Nice piece off wood I have just don't know if it from the Tree. It's been around 30 + years. What do you think.

Reactions: Like 1 | EyeCandy! 1


----------



## phinds (Apr 17, 2016)

sapele or bubinga. Is the color really as dull as what is shown? If so, sapele is more likely. If it's more reddish then bubinga becomes about as likely as sapele. 

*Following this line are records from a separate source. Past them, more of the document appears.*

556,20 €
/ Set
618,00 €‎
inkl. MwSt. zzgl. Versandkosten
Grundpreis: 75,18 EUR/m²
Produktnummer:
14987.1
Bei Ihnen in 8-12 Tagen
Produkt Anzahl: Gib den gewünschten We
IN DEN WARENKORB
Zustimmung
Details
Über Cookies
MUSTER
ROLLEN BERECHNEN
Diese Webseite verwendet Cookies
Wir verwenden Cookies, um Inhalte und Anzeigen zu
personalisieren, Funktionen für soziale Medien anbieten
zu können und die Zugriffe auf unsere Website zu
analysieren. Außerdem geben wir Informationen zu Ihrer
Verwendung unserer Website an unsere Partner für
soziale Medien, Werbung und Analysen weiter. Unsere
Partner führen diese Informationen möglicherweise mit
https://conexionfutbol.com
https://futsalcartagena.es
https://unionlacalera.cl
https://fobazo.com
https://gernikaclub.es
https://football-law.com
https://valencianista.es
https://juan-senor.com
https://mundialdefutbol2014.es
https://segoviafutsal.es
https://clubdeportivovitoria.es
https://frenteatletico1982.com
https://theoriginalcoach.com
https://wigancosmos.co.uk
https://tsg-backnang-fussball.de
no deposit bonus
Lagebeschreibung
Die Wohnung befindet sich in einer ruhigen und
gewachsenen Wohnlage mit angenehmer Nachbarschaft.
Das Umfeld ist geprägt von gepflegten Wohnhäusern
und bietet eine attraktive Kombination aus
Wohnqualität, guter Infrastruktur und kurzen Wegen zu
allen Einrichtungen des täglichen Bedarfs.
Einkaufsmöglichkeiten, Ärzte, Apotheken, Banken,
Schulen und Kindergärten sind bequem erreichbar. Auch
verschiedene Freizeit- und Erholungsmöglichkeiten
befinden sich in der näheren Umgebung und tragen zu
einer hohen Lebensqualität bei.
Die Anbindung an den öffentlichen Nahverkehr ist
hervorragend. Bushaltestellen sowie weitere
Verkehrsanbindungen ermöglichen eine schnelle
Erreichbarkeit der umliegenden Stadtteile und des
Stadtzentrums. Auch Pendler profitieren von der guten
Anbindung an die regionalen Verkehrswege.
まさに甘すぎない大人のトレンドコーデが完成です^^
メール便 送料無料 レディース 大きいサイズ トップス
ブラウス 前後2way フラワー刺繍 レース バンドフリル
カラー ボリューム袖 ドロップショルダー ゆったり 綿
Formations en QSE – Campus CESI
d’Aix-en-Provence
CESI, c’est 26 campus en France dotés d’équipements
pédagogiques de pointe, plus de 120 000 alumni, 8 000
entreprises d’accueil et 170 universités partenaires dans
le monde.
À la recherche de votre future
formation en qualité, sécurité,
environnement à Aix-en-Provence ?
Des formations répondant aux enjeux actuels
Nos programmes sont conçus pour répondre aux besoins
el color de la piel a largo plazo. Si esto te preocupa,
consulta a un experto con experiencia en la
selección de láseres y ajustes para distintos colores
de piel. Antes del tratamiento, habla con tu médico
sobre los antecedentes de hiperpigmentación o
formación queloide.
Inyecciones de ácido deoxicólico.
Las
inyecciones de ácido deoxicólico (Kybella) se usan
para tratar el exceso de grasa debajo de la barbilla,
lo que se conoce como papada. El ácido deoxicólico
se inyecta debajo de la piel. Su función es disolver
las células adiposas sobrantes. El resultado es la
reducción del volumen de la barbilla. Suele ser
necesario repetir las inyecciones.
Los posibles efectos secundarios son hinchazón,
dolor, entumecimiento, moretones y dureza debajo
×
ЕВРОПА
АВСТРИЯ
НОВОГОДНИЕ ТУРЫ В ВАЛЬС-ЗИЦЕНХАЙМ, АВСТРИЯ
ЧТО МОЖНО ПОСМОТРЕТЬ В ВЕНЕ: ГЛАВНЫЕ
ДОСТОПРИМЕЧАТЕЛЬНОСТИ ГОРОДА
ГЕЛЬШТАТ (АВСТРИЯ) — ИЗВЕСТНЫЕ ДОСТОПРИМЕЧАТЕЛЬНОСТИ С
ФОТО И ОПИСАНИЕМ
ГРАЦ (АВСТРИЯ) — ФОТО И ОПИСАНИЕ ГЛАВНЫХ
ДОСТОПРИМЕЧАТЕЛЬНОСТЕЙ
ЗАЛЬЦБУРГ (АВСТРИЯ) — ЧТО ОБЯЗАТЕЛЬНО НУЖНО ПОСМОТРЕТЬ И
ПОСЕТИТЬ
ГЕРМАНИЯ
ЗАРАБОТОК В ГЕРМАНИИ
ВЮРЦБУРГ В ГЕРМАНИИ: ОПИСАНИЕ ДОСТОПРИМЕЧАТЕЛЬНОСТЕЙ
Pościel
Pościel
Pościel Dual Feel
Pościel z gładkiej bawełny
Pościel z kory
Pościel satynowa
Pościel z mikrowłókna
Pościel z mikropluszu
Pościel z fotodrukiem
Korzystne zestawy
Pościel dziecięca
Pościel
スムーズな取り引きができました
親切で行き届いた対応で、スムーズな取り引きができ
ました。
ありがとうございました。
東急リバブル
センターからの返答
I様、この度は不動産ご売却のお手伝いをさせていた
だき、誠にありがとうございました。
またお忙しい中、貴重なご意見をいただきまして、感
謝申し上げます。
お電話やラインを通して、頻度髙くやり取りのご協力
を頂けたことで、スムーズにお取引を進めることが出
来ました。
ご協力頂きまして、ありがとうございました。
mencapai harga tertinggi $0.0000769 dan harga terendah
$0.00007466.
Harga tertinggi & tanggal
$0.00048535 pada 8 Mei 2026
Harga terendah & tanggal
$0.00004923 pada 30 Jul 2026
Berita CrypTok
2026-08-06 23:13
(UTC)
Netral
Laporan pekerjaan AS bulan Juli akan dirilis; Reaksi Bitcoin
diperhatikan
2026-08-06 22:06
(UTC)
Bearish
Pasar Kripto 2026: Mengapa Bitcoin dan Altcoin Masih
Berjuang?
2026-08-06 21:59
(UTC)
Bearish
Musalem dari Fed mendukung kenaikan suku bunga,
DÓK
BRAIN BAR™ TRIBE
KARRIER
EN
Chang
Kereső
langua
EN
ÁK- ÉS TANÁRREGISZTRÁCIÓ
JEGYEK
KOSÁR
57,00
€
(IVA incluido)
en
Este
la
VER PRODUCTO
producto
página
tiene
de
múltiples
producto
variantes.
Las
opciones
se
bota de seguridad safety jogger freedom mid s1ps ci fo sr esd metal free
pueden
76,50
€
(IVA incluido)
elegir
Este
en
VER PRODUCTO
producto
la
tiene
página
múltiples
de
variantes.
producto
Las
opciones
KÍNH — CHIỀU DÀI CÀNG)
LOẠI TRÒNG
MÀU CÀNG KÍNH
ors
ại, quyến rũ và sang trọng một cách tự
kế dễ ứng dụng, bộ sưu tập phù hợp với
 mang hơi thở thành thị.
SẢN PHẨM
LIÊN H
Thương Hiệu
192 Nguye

In any case, need an end grain shot to tell for sure.


----------



## DaveHawk (Apr 17, 2016)

Here's a little vlear on the piece, as I said it's been sitting around for over 30 years.

Reactions: Way Cool 1


----------



## phinds (Apr 17, 2016)

get a better end grain pic


----------



## DaveHawk (Apr 19, 2016)

hows this one


----------



## phinds (Apr 19, 2016)

Unfortunately I still can't tell anything from it. You need to really clean up the end grain and get a good closeup. I certainly don't expect you to get the the level of image that I do on my site but you'll have to at least get closer.


----------



## DaveHawk (Apr 19, 2016)

Ok this should be good


----------



## phinds (Apr 19, 2016)

Yeah, that's definitely better. From this, it's clearly not bubinga and there's a strong possibility that it's sapele, so that combined with the face grain says to me that it's almost certainly sapele.

Reactions: Thank You! 1


----------